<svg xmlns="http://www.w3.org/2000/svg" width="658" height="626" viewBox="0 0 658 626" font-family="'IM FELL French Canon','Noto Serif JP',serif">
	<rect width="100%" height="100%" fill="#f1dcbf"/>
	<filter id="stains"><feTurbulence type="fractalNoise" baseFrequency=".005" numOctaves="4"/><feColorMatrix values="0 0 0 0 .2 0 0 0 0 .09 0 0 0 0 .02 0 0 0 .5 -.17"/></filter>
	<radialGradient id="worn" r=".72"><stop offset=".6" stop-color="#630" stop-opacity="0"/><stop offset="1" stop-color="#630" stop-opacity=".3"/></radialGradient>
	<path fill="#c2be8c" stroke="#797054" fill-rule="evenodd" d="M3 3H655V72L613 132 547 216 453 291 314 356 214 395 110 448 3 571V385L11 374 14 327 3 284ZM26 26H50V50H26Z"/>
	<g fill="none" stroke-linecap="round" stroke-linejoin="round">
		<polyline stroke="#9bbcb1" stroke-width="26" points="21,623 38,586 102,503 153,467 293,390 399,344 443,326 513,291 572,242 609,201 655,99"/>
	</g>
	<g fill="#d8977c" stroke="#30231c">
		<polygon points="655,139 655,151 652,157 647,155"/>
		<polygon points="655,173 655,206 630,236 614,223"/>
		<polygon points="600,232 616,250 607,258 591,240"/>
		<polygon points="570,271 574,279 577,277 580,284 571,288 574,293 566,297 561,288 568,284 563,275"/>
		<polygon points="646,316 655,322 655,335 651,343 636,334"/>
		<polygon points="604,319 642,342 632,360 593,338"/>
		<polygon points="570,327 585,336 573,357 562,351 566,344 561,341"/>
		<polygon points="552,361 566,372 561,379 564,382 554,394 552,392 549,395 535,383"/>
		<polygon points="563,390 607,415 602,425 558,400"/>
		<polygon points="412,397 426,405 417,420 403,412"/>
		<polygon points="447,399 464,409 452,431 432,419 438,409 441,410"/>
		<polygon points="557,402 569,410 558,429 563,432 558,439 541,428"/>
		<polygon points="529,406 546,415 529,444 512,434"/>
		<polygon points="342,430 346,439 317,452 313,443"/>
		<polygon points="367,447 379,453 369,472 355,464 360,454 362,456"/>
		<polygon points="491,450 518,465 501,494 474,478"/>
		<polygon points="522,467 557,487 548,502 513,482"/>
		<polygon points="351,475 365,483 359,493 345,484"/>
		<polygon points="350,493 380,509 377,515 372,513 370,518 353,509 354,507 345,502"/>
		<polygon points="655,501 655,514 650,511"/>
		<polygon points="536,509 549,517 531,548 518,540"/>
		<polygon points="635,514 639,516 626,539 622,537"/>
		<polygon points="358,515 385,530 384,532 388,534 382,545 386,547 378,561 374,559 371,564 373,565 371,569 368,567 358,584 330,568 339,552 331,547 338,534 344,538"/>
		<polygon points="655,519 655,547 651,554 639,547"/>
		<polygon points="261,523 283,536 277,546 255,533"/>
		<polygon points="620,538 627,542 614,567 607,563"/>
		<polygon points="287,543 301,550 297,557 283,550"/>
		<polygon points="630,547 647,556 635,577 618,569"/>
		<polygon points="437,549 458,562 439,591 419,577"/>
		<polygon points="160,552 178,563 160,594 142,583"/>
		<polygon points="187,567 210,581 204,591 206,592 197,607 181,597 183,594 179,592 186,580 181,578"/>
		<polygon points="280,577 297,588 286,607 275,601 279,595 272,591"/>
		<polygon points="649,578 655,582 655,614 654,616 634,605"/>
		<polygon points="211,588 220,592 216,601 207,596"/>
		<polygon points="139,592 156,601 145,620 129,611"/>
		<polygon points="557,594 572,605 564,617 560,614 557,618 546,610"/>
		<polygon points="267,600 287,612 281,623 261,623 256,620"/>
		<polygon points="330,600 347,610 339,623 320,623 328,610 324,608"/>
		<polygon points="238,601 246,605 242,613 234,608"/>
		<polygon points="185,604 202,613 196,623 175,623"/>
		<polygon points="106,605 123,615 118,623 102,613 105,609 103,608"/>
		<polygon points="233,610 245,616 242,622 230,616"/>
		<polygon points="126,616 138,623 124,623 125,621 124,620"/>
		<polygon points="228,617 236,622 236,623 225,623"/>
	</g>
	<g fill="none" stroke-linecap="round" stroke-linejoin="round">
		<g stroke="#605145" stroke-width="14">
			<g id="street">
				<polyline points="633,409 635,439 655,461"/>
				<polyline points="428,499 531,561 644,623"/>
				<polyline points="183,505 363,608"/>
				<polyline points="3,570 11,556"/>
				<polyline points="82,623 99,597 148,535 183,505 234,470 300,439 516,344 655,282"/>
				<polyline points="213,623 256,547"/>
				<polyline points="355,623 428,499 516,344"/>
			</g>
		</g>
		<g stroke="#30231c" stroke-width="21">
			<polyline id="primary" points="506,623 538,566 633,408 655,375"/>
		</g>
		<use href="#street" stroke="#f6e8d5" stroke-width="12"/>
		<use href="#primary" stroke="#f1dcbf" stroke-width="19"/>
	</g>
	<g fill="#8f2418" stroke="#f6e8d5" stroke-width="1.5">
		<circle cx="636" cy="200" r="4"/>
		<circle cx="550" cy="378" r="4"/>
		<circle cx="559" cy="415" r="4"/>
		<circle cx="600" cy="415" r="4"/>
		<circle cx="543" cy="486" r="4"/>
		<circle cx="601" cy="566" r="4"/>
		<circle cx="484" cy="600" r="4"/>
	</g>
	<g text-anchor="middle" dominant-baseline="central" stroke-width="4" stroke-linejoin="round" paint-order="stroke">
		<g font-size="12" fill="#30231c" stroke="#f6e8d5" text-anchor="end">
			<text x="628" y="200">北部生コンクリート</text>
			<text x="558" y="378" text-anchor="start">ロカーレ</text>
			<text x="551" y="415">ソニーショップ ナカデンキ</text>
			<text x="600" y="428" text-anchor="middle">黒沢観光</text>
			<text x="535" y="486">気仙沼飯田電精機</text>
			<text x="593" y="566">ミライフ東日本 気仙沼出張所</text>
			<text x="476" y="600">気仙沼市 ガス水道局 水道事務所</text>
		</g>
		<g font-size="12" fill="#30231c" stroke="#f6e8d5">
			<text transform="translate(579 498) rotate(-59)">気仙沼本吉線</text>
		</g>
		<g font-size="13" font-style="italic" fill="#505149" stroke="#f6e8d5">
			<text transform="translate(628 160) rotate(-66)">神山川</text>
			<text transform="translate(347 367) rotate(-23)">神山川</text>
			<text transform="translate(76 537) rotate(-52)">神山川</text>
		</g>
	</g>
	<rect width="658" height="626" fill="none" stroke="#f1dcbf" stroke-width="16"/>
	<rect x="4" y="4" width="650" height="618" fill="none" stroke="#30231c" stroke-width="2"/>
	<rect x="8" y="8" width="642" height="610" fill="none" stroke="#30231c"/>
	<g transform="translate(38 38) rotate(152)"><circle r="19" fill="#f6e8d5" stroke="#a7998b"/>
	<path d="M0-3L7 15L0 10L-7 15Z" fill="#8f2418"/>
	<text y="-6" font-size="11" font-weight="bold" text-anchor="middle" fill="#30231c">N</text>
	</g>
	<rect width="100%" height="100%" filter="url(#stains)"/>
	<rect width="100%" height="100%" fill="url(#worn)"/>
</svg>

EXERCISE OBJECTIVE:
Each line above must be printed exactly as it appears.

EXPECTED ANSWER:
<svg xmlns="http://www.w3.org/2000/svg" width="658" height="626" viewBox="0 0 658 626" font-family="'IM FELL French Canon','Noto Serif JP',serif">
	<rect width="100%" height="100%" fill="#f1dcbf"/>
	<filter id="stains"><feTurbulence type="fractalNoise" baseFrequency=".005" numOctaves="4"/><feColorMatrix values="0 0 0 0 .2 0 0 0 0 .09 0 0 0 0 .02 0 0 0 .5 -.17"/></filter>
	<radialGradient id="worn" r=".72"><stop offset=".6" stop-color="#630" stop-opacity="0"/><stop offset="1" stop-color="#630" stop-opacity=".3"/></radialGradient>
	<path fill="#c2be8c" stroke="#797054" fill-rule="evenodd" d="M3 3H655V72L613 132 547 216 453 291 314 356 214 395 110 448 3 571V385L11 374 14 327 3 284ZM26 26H50V50H26Z"/>
	<g fill="none" stroke-linecap="round" stroke-linejoin="round">
		<polyline stroke="#9bbcb1" stroke-width="26" points="21,623 38,586 102,503 153,467 293,390 399,344 443,326 513,291 572,242 609,201 655,99"/>
	</g>
	<g fill="#d8977c" stroke="#30231c">
		<polygon points="655,139 655,151 652,157 647,155"/>
		<polygon points="655,173 655,206 630,236 614,223"/>
		<polygon points="600,232 616,250 607,258 591,240"/>
		<polygon points="570,271 574,279 577,277 580,284 571,288 574,293 566,297 561,288 568,284 563,275"/>
		<polygon points="646,316 655,322 655,335 651,343 636,334"/>
		<polygon points="604,319 642,342 632,360 593,338"/>
		<polygon points="570,327 585,336 573,357 562,351 566,344 561,341"/>
		<polygon points="552,361 566,372 561,379 564,382 554,394 552,392 549,395 535,383"/>
		<polygon points="563,390 607,415 602,425 558,400"/>
		<polygon points="412,397 426,405 417,420 403,412"/>
		<polygon points="447,399 464,409 452,431 432,419 438,409 441,410"/>
		<polygon points="557,402 569,410 558,429 563,432 558,439 541,428"/>
		<polygon points="529,406 546,415 529,444 512,434"/>
		<polygon points="342,430 346,439 317,452 313,443"/>
		<polygon points="367,447 379,453 369,472 355,464 360,454 362,456"/>
		<polygon points="491,450 518,465 501,494 474,478"/>
		<polygon points="522,467 557,487 548,502 513,482"/>
		<polygon points="351,475 365,483 359,493 345,484"/>
		<polygon points="350,493 380,509 377,515 372,513 370,518 353,509 354,507 345,502"/>
		<polygon points="655,501 655,514 650,511"/>
		<polygon points="536,509 549,517 531,548 518,540"/>
		<polygon points="635,514 639,516 626,539 622,537"/>
		<polygon points="358,515 385,530 384,532 388,534 382,545 386,547 378,561 374,559 371,564 373,565 371,569 368,567 358,584 330,568 339,552 331,547 338,534 344,538"/>
		<polygon points="655,519 655,547 651,554 639,547"/>
		<polygon points="261,523 283,536 277,546 255,533"/>
		<polygon points="620,538 627,542 614,567 607,563"/>
		<polygon points="287,543 301,550 297,557 283,550"/>
		<polygon points="630,547 647,556 635,577 618,569"/>
		<polygon points="437,549 458,562 439,591 419,577"/>
		<polygon points="160,552 178,563 160,594 142,583"/>
		<polygon points="187,567 210,581 204,591 206,592 197,607 181,597 183,594 179,592 186,580 181,578"/>
		<polygon points="280,577 297,588 286,607 275,601 279,595 272,591"/>
		<polygon points="649,578 655,582 655,614 654,616 634,605"/>
		<polygon points="211,588 220,592 216,601 207,596"/>
		<polygon points="139,592 156,601 145,620 129,611"/>
		<polygon points="557,594 572,605 564,617 560,614 557,618 546,610"/>
		<polygon points="267,600 287,612 281,623 261,623 256,620"/>
		<polygon points="330,600 347,610 339,623 320,623 328,610 324,608"/>
		<polygon points="238,601 246,605 242,613 234,608"/>
		<polygon points="185,604 202,613 196,623 175,623"/>
		<polygon points="106,605 123,615 118,623 102,613 105,609 103,608"/>
		<polygon points="233,610 245,616 242,622 230,616"/>
		<polygon points="126,616 138,623 124,623 125,621 124,620"/>
		<polygon points="228,617 236,622 236,623 225,623"/>
	</g>
	<g fill="none" stroke-linecap="round" stroke-linejoin="round">
		<g stroke="#605145" stroke-width="14">
			<g id="street">
				<polyline points="633,409 635,439 655,461"/>
				<polyline points="428,499 531,561 644,623"/>
				<polyline points="183,505 363,608"/>
				<polyline points="3,570 11,556"/>
				<polyline points="82,623 99,597 148,535 183,505 234,470 300,439 516,344 655,282"/>
				<polyline points="213,623 256,547"/>
				<polyline points="355,623 428,499 516,344"/>
			</g>
		</g>
		<g stroke="#30231c" stroke-width="21">
			<polyline id="primary" points="506,623 538,566 633,408 655,375"/>
		</g>
		<use href="#street" stroke="#f6e8d5" stroke-width="12"/>
		<use href="#primary" stroke="#f1dcbf" stroke-width="19"/>
	</g>
	<g fill="#8f2418" stroke="#f6e8d5" stroke-width="1.5">
		<circle cx="636" cy="200" r="4"/>
		<circle cx="550" cy="378" r="4"/>
		<circle cx="559" cy="415" r="4"/>
		<circle cx="600" cy="415" r="4"/>
		<circle cx="543" cy="486" r="4"/>
		<circle cx="601" cy="566" r="4"/>
		<circle cx="484" cy="600" r="4"/>
	</g>
	<g text-anchor="middle" dominant-baseline="central" stroke-width="4" stroke-linejoin="round" paint-order="stroke">
		<g font-size="12" fill="#30231c" stroke="#f6e8d5" text-anchor="end">
			<text x="628" y="200">北部生コンクリート</text>
			<text x="558" y="378" text-anchor="start">ロカーレ</text>
			<text x="551" y="415">ソニーショップ ナカデンキ</text>
			<text x="600" y="428" text-anchor="middle">黒沢観光</text>
			<text x="535" y="486">気仙沼飯田電精機</text>
			<text x="593" y="566">ミライフ東日本 気仙沼出張所</text>
			<text x="476" y="600">気仙沼市 ガス水道局 水道事務所</text>
		</g>
		<g font-size="12" fill="#30231c" stroke="#f6e8d5">
			<text transform="translate(579 498) rotate(-59)">気仙沼本吉線</text>
		</g>
		<g font-size="13" font-style="italic" fill="#505149" stroke="#f6e8d5">
			<text transform="translate(628 160) rotate(-66)">神山川</text>
			<text transform="translate(347 367) rotate(-23)">神山川</text>
			<text transform="translate(76 537) rotate(-52)">神山川</text>
		</g>
	</g>
	<rect width="658" height="626" fill="none" stroke="#f1dcbf" stroke-width="16"/>
	<rect x="4" y="4" width="650" height="618" fill="none" stroke="#30231c" stroke-width="2"/>
	<rect x="8" y="8" width="642" height="610" fill="none" stroke="#30231c"/>
	<g transform="translate(38 38) rotate(152)"><circle r="19" fill="#f6e8d5" stroke="#a7998b"/>
	<path d="M0-3L7 15L0 10L-7 15Z" fill="#8f2418"/>
	<text y="-6" font-size="11" font-weight="bold" text-anchor="middle" fill="#30231c">N</text>
	</g>
	<rect width="100%" height="100%" filter="url(#stains)"/>
	<rect width="100%" height="100%" fill="url(#worn)"/>
</svg>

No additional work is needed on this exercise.